Along with individual income tax, estate and gift tax will also see significant increases in 2013. Currently, the estate and gift tax exemption amount is $5,120,000 per person. For married couples, a surviving spouse can add to their own exemption any unused exemption remaining upon the death of the first spouse to die. As a result, the exemption amount for a surviving spouse could be as high as $10,240,000. Any excess value could be subject to federal estate tax of 35%.

Additional Provisions

The end of Bush era tax cuts also means an end to the tax credit for research and development, a substantial reduction in first year depreciation, and an end to the write off for qualified leasehold improvements, as well as restaurant and retail improvements in real property.

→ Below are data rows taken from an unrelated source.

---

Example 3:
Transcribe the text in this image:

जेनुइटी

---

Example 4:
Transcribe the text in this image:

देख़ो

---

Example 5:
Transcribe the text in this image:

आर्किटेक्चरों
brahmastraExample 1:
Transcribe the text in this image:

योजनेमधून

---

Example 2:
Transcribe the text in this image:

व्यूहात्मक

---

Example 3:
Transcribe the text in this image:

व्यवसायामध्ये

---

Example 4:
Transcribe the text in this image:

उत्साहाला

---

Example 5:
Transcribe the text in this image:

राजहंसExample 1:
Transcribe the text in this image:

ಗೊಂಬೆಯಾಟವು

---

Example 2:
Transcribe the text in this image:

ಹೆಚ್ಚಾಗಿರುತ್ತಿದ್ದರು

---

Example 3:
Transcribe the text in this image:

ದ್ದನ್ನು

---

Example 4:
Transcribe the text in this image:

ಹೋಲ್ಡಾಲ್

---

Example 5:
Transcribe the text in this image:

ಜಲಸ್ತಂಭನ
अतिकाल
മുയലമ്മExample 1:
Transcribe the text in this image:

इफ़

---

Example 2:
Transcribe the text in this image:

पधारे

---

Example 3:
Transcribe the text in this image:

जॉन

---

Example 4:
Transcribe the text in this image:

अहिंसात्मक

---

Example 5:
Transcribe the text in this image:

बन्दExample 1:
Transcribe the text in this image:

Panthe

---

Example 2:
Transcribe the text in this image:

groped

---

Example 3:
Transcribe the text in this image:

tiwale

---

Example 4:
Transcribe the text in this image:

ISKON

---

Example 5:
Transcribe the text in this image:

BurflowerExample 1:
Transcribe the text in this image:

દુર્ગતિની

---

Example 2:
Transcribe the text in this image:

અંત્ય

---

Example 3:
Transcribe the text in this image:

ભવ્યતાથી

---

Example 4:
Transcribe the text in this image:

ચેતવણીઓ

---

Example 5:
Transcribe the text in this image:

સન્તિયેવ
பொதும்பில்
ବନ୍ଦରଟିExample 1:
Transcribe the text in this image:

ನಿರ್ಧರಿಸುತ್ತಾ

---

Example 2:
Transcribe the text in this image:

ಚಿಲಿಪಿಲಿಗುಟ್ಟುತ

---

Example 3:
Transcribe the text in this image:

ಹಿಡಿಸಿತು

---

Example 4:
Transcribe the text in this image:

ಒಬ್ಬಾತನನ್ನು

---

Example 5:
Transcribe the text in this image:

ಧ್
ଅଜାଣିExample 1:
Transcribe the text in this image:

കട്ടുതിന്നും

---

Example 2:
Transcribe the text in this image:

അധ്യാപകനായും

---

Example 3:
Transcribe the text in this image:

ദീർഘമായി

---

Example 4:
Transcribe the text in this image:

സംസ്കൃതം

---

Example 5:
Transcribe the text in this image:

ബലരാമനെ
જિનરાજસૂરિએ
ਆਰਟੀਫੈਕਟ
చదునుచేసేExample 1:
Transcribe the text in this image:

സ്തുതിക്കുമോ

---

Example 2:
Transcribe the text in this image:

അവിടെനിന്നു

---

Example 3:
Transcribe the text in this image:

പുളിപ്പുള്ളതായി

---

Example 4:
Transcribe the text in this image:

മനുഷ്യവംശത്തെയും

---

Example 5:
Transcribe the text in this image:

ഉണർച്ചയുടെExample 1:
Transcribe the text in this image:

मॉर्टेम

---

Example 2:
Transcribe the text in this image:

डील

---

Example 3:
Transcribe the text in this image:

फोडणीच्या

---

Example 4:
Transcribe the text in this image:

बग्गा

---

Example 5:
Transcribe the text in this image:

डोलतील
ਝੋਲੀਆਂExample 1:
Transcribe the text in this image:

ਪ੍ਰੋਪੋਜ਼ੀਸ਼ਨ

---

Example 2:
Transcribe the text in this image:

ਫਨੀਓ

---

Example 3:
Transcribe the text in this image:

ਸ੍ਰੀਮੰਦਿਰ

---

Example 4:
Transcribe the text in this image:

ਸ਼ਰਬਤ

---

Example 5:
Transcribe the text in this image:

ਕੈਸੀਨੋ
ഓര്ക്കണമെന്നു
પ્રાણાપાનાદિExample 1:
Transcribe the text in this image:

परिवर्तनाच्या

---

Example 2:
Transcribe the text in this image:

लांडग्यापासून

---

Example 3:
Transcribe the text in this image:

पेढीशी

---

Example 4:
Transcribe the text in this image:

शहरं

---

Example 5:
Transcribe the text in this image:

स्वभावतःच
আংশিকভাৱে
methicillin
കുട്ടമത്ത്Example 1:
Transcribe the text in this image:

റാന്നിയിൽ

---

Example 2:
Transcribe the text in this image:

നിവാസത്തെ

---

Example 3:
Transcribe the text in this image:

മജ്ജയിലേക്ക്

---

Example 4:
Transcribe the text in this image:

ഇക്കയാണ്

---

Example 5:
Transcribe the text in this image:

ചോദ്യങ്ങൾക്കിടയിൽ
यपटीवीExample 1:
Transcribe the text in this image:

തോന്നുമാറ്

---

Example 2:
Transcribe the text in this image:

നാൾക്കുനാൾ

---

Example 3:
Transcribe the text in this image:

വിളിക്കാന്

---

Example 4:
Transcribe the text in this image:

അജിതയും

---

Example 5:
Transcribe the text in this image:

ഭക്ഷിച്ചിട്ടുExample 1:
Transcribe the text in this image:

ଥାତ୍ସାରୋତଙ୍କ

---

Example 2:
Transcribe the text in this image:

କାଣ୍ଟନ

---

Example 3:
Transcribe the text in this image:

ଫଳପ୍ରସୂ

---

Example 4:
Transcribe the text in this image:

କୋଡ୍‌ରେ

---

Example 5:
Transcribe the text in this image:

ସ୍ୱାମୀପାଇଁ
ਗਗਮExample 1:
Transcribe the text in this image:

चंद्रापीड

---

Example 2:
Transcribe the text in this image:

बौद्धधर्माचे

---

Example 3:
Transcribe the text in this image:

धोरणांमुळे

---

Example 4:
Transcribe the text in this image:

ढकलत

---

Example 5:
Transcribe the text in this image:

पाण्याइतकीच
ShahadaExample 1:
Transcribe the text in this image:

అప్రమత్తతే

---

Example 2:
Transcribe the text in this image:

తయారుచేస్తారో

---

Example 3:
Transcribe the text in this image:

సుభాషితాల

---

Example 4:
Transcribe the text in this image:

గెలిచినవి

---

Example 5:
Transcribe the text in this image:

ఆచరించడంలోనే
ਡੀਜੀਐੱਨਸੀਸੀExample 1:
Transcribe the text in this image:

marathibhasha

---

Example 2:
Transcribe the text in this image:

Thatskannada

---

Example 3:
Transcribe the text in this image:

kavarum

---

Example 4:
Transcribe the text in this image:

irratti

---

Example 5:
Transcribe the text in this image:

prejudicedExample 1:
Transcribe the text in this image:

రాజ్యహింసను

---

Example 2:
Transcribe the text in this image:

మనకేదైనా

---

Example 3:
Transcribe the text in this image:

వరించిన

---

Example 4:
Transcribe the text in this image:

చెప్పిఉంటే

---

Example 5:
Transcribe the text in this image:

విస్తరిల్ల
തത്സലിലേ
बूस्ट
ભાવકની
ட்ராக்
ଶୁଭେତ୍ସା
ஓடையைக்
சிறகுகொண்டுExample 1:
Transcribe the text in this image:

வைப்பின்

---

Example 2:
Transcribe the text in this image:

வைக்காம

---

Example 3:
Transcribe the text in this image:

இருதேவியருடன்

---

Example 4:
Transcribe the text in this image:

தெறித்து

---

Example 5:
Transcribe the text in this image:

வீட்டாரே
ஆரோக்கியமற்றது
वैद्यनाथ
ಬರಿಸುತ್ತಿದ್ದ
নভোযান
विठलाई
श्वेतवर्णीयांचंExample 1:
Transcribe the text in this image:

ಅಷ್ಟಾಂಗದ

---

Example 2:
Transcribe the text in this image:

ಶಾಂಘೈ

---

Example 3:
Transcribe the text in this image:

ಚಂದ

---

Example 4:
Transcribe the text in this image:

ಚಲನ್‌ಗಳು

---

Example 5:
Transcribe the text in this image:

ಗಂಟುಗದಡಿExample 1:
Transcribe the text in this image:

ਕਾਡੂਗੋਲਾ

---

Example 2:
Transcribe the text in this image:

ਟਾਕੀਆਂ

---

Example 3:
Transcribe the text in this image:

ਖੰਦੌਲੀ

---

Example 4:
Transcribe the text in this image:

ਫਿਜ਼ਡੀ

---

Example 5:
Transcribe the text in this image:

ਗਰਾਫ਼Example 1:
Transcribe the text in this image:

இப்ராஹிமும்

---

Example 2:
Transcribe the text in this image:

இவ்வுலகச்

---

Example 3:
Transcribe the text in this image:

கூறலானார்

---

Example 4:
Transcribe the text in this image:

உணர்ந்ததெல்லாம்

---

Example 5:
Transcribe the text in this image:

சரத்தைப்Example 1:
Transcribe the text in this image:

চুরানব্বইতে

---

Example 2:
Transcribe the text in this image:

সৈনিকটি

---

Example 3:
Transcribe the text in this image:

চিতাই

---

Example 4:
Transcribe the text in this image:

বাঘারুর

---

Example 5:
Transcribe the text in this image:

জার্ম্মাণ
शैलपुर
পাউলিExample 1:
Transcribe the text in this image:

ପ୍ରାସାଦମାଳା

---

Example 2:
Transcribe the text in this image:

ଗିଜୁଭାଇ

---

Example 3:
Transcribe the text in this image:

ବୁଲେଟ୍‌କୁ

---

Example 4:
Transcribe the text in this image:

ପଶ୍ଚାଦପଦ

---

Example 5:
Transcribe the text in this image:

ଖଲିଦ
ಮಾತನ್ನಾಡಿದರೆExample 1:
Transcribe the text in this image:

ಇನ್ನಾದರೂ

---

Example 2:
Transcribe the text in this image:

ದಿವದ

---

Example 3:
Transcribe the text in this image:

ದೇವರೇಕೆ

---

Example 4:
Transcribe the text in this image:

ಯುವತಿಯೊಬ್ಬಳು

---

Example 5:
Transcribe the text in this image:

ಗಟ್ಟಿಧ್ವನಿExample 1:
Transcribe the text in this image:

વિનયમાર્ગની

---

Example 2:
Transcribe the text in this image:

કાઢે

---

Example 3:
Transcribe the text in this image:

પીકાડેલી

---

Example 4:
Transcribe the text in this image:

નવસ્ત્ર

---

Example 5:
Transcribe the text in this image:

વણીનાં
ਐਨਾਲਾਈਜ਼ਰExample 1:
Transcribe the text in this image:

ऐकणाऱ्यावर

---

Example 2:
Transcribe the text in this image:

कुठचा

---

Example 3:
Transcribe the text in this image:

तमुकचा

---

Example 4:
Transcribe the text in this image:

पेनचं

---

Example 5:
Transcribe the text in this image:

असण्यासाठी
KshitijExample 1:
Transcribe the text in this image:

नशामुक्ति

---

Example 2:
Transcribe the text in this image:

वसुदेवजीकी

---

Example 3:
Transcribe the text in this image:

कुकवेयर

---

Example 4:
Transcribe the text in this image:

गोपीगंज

Why Your 2013 Planning Can't Wait Any Longer

It is impossible to predict what laws will ultimately be enacted that will affect 2013. While tax planning often focuses on the deferral of income, this year is different. Serious consideration should be given to the timing of income recognition and deductions. It's more important than ever to be proactive in tax planning. There's little doubt that tax rates for 2013 will be higher than 2012. Changes in estate and gift tax rates and exemption amounts will likely result in tax increases as well. Tax planning should start today to provide adequate time for the design and implementation of a plan that minimizes any tax burden and maximizes any opportunities that may not exist after 2012.

Actions to Consider

  • Consult with your tax advisor and run tax projections that cover a period of several years. Effective tax planning cannot focus on one year alone.
  • Consider accelerating income into 2012. Tax rates may increase significantly after the end of the year. Itemized deductions will be subject to phase out beginning in 2013. For some taxpayers, recognizing income in 2012 results in less income in 2013. Less income means lower adjusted gross income. Lower adjusted gross income means a smaller reduction in itemized deductions subject to phase out after 2012.
  • Consider harvesting long-term gains. Capital gain rates are going up. Gross proceeds from the sale of assets may be subject to a 3.8% excise tax in addition to income tax on capital gains.
  • Business owners should consider accelerating research and development activities. Although a credit for R&D activities exists today, there is no guarantee it will be available in the future.
  • Consider the purchase of business assets before the end of the year to take advantage of bonus depreciation that may not be available after 2012.
  • Consider paying dividends to shareholders in 2012. After 2012, dividends will be taxed at ordinary income rates and may be subject to an additional 3.8% excise tax on investment income.
  • Consider gifting. At the end of 2012, the maximum gift tax rate increases from 35% to 55%. A decrease in the lifetime exemption results in an increase in gifts subject to tax.
  • Review your wills and trusts. Estate planning is a must. Re-drafting legal documents is a lengthy process. Attorneys need adequate time to formulate an estate plan that makes sense for you today. Avoid an unintended result that may be caused by the wording in an older document.

This is only a partial list of possible steps to consider. Planning is specific to each individual taxpayer's overall financial situation. Pro-active planning can help avoid unintended results. A decision not to plan is also a planning decision, which may or may not work out to your benefit.

There's no time like the present to be a proactive participant in the tax planning process. Talk to your tax advisor if you'd like to discuss tax planning opportunities or pitfalls that may have an impact on you.